Only the lines from the top of the listing below through the line containing "# WITHOUT WARRANTIES" should be output, exactly and with no pictures.
Start of Exercise input
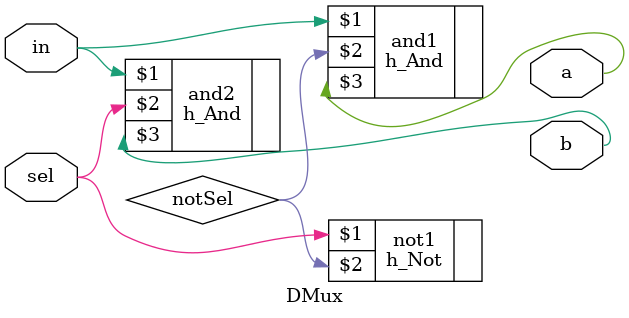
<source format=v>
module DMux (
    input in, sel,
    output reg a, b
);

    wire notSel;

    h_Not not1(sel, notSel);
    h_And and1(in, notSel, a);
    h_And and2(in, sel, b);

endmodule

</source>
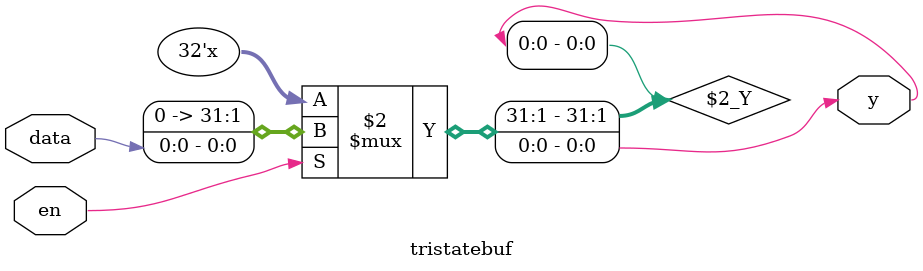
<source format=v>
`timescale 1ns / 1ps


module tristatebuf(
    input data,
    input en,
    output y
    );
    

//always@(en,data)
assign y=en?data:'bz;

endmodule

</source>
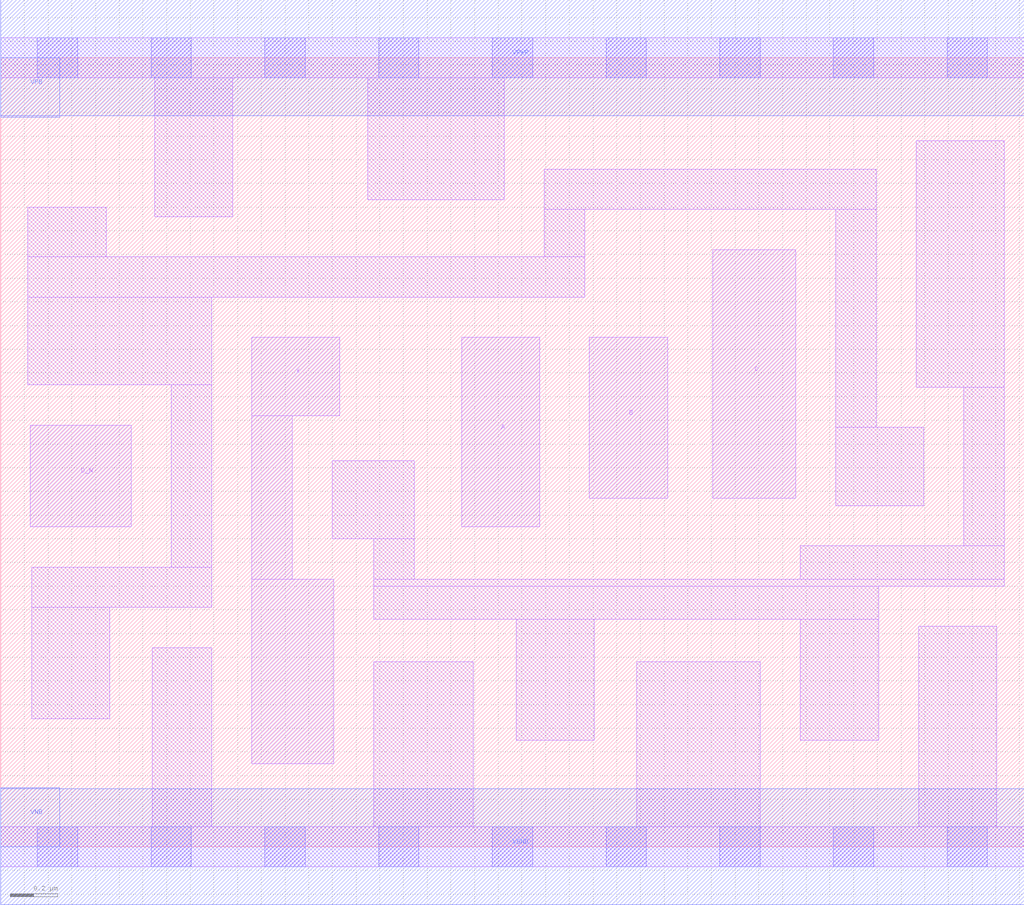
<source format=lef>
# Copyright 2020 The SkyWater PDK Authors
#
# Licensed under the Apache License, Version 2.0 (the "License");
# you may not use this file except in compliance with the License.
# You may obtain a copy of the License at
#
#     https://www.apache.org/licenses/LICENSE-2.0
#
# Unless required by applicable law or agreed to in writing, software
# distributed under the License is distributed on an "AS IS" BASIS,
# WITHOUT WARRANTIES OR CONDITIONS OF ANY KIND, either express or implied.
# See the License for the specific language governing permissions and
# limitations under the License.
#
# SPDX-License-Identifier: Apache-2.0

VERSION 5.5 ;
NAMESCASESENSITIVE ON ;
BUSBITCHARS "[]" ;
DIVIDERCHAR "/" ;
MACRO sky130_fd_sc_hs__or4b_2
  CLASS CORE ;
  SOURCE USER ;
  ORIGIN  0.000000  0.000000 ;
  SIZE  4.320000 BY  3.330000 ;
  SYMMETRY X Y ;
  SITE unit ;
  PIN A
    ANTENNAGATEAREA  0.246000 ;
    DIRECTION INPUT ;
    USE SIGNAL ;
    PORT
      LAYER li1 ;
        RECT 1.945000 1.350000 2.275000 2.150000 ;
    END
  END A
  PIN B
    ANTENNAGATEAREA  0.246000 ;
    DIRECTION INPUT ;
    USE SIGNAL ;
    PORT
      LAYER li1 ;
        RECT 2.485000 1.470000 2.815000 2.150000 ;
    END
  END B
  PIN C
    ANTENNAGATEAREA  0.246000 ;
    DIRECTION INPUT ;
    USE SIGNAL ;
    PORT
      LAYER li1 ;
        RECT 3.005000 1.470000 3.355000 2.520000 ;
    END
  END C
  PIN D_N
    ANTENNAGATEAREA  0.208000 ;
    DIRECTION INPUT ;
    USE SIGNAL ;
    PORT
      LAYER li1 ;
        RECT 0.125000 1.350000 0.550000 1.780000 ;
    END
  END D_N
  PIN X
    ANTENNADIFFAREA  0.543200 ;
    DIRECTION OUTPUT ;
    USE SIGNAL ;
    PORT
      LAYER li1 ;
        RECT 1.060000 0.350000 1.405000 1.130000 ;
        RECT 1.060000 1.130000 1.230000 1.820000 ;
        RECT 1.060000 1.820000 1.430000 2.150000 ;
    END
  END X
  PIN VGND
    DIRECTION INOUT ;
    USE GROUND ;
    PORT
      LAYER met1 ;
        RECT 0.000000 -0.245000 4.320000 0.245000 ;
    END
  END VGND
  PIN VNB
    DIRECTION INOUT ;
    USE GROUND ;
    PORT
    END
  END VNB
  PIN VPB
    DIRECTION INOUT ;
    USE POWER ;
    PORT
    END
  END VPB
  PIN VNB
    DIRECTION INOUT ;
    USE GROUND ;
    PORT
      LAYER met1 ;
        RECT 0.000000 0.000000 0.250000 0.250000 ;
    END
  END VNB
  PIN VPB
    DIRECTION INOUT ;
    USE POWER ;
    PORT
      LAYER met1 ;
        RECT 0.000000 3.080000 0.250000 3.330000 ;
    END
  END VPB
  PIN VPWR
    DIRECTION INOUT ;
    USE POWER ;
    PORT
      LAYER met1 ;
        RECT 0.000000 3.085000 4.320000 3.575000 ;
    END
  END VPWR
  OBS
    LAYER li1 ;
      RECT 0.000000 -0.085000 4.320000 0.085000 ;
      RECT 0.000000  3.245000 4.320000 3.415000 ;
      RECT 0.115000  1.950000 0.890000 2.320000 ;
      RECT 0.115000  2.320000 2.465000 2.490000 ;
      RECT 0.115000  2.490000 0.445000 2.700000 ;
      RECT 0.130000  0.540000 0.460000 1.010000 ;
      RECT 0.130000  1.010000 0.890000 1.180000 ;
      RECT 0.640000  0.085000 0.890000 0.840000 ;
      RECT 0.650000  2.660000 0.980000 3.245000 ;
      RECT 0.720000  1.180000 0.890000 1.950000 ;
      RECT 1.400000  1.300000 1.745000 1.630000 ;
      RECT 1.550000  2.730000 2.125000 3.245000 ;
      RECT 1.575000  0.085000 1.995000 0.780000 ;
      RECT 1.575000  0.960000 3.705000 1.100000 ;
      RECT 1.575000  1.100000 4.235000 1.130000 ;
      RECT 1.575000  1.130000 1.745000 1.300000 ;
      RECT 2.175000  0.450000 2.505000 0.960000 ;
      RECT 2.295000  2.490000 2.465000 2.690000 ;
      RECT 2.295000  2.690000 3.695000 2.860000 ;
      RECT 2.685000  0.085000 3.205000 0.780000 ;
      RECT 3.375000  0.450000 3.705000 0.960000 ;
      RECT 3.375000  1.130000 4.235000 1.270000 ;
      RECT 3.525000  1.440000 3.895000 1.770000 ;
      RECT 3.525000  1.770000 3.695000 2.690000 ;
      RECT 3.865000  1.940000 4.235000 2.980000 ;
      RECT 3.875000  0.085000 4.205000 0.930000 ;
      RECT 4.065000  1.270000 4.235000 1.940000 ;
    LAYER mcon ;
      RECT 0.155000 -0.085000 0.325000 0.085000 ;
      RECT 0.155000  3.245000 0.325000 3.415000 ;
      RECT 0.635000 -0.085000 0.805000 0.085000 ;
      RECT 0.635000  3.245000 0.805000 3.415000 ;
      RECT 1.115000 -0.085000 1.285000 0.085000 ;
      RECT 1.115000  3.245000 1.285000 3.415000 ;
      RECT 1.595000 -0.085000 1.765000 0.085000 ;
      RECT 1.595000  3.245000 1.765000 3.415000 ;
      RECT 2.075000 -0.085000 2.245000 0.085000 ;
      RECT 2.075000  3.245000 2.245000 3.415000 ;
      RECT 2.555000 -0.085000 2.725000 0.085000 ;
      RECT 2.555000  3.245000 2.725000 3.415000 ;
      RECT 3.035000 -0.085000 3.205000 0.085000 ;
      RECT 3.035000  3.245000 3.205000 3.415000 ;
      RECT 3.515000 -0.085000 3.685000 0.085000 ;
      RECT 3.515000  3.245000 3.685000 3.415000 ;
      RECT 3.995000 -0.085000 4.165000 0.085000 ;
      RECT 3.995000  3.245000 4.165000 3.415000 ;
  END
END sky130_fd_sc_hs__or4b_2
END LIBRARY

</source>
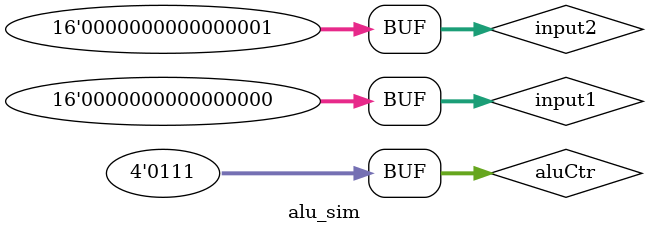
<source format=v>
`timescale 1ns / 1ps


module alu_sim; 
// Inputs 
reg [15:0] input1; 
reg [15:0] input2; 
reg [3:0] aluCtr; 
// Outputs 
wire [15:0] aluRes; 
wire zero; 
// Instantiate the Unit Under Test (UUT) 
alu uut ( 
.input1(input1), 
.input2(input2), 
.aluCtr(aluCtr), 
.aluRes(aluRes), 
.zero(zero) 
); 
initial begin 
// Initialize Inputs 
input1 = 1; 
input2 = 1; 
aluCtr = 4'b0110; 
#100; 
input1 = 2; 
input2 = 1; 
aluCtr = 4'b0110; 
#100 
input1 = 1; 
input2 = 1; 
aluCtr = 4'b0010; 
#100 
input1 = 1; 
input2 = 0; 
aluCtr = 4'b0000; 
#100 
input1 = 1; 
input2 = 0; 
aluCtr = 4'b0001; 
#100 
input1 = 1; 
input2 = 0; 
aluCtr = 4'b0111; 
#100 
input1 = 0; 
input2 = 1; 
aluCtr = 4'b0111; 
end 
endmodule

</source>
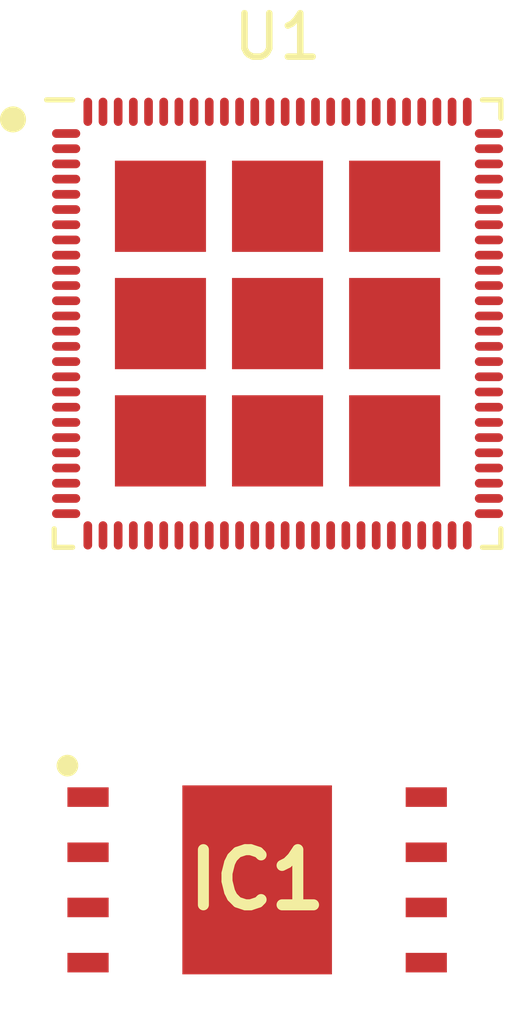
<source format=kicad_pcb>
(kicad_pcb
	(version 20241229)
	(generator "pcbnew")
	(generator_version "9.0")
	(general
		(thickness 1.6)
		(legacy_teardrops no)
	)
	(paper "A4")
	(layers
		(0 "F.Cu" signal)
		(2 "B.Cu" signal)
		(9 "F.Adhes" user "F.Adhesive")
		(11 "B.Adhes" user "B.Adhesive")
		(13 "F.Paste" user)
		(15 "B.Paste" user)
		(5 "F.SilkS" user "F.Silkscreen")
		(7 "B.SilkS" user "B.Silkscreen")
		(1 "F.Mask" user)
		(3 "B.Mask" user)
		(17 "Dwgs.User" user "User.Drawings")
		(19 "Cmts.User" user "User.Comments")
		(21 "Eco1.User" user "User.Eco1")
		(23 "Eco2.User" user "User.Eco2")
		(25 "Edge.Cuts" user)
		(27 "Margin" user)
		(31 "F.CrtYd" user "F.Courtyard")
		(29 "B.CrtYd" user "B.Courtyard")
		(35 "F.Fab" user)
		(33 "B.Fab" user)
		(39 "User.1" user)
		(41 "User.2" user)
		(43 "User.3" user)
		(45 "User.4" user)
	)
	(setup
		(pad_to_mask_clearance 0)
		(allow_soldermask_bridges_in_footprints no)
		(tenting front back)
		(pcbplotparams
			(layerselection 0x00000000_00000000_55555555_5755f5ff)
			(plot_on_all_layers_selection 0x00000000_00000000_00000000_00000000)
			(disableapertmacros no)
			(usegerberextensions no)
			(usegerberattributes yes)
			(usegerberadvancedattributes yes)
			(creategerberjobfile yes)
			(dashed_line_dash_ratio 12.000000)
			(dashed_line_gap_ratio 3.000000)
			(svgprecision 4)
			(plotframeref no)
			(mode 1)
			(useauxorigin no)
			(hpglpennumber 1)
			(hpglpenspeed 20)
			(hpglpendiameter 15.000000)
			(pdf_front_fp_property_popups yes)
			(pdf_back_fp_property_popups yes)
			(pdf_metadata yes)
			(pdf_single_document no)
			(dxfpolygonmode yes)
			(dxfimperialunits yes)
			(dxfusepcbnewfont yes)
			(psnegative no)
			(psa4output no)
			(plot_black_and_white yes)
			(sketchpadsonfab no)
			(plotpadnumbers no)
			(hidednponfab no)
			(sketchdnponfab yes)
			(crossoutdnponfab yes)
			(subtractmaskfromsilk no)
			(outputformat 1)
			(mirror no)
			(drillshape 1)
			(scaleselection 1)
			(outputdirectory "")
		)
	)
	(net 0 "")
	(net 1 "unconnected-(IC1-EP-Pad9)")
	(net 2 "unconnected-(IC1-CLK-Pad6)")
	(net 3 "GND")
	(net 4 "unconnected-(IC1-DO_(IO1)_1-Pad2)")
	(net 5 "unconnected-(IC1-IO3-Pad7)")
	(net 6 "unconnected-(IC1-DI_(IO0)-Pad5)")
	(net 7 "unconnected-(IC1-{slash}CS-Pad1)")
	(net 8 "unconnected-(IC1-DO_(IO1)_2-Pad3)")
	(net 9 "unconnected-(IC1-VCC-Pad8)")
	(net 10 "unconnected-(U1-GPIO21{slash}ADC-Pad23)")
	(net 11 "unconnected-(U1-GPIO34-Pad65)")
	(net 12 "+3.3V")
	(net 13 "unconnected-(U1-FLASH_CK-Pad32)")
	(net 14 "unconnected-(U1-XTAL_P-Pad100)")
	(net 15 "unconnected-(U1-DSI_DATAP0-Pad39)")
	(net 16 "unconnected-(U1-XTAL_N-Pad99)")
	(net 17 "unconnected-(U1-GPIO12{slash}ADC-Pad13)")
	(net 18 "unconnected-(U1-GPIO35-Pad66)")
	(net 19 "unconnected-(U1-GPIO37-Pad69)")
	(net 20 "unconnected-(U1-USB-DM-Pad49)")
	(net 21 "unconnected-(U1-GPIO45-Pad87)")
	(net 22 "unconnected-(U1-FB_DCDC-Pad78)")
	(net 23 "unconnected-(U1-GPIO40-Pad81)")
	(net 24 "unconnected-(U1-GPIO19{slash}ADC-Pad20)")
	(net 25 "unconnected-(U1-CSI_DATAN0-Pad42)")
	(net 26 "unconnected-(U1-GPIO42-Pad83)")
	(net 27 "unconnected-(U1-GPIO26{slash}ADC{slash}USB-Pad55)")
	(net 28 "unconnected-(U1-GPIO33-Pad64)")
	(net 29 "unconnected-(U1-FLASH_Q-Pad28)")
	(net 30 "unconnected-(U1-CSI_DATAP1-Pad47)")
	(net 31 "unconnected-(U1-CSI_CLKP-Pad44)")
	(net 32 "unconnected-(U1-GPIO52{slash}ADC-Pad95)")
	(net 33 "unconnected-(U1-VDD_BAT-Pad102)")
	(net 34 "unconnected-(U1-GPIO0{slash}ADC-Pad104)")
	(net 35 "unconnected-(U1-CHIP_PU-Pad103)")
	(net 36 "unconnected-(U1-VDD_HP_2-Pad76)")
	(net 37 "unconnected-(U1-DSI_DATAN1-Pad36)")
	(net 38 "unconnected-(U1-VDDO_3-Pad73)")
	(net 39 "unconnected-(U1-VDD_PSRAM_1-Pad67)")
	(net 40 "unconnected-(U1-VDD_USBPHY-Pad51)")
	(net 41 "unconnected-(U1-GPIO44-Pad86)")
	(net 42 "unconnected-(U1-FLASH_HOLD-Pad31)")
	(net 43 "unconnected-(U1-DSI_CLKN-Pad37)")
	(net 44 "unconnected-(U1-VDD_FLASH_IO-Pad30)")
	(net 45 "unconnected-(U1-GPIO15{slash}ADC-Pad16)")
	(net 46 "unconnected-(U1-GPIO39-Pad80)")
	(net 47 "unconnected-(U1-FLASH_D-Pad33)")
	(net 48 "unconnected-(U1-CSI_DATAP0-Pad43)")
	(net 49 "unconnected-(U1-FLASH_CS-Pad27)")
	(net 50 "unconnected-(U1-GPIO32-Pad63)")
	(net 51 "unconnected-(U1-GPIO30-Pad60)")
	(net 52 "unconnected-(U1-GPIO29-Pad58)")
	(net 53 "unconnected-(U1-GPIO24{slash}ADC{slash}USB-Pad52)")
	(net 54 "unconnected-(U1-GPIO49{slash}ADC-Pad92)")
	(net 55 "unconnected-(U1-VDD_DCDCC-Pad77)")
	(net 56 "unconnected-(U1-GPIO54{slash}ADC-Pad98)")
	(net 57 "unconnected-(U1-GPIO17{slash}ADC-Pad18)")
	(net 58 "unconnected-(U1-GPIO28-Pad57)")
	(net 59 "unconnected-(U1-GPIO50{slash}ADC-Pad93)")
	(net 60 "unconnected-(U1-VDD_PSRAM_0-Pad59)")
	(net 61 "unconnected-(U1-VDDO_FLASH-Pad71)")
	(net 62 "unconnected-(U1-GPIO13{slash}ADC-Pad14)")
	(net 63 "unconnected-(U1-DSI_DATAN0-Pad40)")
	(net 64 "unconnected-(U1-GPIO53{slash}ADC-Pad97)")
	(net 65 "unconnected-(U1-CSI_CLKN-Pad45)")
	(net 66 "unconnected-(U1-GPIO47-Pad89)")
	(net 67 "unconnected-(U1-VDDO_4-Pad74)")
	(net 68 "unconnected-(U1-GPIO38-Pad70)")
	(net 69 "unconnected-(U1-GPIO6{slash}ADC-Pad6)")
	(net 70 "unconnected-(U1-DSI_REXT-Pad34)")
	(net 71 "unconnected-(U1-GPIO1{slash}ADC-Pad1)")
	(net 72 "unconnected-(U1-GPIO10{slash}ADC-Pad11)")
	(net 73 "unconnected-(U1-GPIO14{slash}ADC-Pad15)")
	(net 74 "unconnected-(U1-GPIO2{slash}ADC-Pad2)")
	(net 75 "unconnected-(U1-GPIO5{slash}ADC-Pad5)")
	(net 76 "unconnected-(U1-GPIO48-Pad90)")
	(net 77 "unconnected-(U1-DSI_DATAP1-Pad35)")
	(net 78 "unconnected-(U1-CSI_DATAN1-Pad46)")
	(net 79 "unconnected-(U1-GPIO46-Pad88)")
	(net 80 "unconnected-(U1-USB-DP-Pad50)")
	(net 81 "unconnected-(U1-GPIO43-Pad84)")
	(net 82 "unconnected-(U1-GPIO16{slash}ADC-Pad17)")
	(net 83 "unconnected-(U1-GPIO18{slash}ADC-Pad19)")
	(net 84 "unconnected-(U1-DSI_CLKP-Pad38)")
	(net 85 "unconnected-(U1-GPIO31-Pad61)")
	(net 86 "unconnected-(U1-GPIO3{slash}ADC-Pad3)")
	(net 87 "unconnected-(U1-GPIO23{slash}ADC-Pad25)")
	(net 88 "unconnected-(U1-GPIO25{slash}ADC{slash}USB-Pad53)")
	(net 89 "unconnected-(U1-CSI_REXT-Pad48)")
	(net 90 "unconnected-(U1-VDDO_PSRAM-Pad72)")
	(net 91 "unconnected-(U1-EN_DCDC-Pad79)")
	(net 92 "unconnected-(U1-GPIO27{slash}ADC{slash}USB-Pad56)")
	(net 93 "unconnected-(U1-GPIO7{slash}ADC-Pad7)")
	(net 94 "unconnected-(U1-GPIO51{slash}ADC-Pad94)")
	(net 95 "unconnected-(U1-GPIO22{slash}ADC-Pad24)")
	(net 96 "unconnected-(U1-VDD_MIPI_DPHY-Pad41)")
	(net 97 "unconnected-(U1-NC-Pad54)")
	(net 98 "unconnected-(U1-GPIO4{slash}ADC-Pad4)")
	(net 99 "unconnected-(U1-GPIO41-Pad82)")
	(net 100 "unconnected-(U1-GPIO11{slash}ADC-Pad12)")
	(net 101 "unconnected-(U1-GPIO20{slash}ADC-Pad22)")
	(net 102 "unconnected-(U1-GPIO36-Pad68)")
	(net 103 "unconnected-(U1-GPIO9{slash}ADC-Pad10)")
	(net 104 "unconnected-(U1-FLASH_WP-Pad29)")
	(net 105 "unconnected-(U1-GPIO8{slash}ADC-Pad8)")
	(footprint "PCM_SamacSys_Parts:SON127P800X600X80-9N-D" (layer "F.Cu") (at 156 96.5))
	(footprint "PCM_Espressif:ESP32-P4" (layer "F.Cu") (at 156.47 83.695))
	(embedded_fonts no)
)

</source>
End of Exercise input
• Response:
<source format=v>
module DMux (
    input in, sel,
    output reg a, b
);

    wire notSel;

    h_Not not1(sel, notSel);
    h_And and1(in, notSel, a);
    h_And and2(in, sel, b);

endmodule

</source>
<source format=v>
`timescale 1ns / 1ps


module tristatebuf(
    input data,
    input en,
    output y
    );
    

//always@(en,data)
assign y=en?data:'bz;

endmodule

</source>
<source format=lef>
# Copyright 2020 The SkyWater PDK Authors
#
# Licensed under the Apache License, Version 2.0 (the "License");
# you may not use this file except in compliance with the License.
# You may obtain a copy of the License at
#
#     https://www.apache.org/licenses/LICENSE-2.0
#
# Unless required by applicable law or agreed to in writing, software
# distributed under the License is distributed on an "AS IS" BASIS,
# WITHOUT WARRANTIES OR CONDITIONS OF ANY KIND, either express or implied.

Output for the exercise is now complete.